= Corruption in Luxembourg =

Levels of corruption in Luxembourg are generally said to be very low, and there is a strong legal framework for combating corruption in the country. Surveys however, indicate that a majority of the population believes political parties are either "corrupt" or "extremely corrupt."

Political corruption does surface. According to Transparency International Global Corruption Barometer 2013, 53% of the surveyed households considered political parties "corrupt" or "extremely corrupt", and 33% had the same opinion about Parliament. Moreover, a significant number of the surveyed households considered that the government's fight against corruption was "ineffective" and that corruption had increased over the previous two years. On Transparency International's 2025 Corruption Perceptions Index, Luxembourg scored 78 on a scale from 0 ("highly corrupt") to 100 ("very clean").

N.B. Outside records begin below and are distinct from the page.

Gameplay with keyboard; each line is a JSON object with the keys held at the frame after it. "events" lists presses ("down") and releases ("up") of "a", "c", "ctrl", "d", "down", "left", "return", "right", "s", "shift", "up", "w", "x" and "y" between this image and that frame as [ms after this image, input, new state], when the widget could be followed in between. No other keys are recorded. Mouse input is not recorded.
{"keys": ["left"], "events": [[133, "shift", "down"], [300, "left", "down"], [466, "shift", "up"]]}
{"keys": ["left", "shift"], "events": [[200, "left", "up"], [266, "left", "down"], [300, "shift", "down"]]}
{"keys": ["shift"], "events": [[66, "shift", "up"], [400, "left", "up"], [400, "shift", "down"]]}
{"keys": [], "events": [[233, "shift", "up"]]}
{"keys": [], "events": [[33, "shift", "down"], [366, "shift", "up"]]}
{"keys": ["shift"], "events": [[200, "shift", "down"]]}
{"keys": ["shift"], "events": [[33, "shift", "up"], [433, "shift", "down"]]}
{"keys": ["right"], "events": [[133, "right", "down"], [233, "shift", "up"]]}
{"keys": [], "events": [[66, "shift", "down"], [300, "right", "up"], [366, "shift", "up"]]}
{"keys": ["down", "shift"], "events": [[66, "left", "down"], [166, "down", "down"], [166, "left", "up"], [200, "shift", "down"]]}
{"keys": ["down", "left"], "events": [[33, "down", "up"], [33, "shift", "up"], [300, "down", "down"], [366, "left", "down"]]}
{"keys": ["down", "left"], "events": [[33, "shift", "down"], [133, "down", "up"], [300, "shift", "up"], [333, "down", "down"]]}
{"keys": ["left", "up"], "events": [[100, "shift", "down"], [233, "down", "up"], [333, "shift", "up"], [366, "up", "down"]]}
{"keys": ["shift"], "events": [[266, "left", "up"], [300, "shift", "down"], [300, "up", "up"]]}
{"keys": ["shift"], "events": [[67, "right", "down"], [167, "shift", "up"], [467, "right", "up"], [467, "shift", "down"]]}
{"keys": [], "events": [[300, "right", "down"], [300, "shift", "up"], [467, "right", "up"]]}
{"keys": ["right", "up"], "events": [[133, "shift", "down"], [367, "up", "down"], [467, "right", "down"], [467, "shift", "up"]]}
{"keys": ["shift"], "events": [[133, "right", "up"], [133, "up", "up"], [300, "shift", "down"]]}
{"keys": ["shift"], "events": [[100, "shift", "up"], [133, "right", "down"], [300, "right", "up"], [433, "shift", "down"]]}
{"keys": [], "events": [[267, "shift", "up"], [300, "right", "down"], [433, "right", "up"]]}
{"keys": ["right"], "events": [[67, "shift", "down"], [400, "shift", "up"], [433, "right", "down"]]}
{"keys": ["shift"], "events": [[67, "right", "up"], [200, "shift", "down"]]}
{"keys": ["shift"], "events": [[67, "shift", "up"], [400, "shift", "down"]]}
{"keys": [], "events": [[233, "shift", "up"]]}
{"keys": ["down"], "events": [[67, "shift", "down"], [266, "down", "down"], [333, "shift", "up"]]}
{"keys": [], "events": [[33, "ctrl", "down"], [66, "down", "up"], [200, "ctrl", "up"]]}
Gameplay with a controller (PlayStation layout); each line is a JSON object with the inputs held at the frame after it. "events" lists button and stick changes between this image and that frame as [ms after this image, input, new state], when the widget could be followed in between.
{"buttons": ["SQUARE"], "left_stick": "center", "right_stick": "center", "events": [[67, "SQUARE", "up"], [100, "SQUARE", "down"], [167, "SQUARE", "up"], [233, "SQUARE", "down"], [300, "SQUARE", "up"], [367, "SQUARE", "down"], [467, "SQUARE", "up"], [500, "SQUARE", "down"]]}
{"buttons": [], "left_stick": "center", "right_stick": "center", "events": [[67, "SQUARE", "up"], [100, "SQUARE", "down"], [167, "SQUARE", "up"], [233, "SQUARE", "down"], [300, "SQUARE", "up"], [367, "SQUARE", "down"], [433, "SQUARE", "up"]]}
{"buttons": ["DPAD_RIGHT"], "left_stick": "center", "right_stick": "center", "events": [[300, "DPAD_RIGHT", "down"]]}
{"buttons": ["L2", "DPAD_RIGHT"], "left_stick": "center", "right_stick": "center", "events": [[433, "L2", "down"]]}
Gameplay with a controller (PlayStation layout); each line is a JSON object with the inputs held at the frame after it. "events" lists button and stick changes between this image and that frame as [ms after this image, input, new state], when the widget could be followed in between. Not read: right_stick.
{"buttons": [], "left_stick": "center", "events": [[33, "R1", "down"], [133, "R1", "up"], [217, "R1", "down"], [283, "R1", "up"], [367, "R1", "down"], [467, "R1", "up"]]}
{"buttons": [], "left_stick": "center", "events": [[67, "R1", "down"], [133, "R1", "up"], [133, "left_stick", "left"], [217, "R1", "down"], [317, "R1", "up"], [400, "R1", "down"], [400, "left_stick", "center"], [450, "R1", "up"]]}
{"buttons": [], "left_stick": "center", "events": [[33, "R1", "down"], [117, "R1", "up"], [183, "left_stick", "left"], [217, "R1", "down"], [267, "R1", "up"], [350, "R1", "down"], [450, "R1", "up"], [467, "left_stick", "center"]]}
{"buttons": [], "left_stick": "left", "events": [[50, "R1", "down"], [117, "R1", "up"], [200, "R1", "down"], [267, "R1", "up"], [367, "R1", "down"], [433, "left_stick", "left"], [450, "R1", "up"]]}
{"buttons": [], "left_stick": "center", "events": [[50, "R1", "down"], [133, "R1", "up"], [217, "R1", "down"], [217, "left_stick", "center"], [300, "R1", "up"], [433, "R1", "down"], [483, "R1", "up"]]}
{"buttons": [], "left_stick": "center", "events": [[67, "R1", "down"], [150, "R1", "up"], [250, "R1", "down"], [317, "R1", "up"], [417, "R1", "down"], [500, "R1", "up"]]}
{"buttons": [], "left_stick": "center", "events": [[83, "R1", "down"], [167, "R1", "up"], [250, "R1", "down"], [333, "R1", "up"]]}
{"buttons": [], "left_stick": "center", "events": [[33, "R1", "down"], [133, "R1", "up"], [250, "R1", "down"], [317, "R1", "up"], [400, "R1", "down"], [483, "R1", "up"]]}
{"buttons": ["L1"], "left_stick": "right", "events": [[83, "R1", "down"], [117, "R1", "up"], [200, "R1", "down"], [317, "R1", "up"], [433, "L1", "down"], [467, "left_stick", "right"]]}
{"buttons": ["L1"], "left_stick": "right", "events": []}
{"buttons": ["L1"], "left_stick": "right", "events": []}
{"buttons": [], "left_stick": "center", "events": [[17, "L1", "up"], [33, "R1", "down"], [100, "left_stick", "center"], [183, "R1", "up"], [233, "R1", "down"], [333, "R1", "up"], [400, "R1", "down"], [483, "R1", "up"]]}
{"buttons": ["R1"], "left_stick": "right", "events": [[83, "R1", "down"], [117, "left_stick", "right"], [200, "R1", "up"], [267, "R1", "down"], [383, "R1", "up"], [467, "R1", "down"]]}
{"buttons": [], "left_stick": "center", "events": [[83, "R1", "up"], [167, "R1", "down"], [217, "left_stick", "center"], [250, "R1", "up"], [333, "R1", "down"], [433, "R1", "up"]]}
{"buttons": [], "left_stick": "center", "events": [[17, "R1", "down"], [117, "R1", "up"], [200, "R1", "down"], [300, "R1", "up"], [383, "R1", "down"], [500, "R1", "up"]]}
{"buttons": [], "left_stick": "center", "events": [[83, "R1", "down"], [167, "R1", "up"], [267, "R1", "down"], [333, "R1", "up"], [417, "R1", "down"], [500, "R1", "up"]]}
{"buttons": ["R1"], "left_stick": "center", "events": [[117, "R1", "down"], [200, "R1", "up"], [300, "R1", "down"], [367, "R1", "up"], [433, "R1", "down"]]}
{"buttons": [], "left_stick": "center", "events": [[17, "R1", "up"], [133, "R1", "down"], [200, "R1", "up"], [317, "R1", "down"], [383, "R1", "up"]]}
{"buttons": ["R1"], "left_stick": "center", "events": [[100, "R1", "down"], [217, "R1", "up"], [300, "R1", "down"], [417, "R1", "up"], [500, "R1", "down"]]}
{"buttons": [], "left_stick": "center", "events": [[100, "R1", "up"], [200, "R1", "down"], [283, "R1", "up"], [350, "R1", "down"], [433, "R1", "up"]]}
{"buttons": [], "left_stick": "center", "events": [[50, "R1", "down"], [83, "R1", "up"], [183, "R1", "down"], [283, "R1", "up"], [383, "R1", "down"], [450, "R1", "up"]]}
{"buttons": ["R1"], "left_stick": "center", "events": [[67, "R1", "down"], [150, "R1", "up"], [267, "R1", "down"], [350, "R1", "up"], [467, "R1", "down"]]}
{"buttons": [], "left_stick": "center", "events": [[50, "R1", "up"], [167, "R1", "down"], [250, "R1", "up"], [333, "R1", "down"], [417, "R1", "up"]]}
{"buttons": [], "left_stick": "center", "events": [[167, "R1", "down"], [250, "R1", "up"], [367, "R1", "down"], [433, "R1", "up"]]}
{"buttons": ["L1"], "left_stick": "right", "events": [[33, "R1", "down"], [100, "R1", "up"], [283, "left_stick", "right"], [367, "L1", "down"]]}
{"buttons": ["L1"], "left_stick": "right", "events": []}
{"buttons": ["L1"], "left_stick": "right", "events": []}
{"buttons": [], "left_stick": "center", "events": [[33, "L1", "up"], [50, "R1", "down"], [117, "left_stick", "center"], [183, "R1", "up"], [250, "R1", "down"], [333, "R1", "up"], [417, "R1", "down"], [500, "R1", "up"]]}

When ranked by score, Luxembourg ranked 8th among the 182 countries in the Index, where the country ranked first is perceived to have the most honest public sector. For comparison with regional scores, the best score among Western European and European Union countries (Note: Austria, Belgium, Bulgaria, Croatia, Cyprus, Czechia, Denmark, Estonia, Finland, France, Germany, Greece, Hungary, Iceland, Ireland, Italy, Latvia, Lithuania, Luxembourg, Malta, Netherlands, Norway, Poland, Portugal, Romania, Slovakia, Slovenia, Spain, Sweden, Switzerland, and the United Kingdom.) was 89, the average score was 64 and the worst score was 40. For comparison with worldwide scores, the best score was 89 (ranked 1), the average score was 42, and the worst score was 9 (ranked 181, in a two-way tie).

Several other sources indicate that the overlap between business and politics in Luxembourg gives opportunities for corruption, and there is no code of conduct focusing on corruption, conflict of interest and favouritism for procurement officials.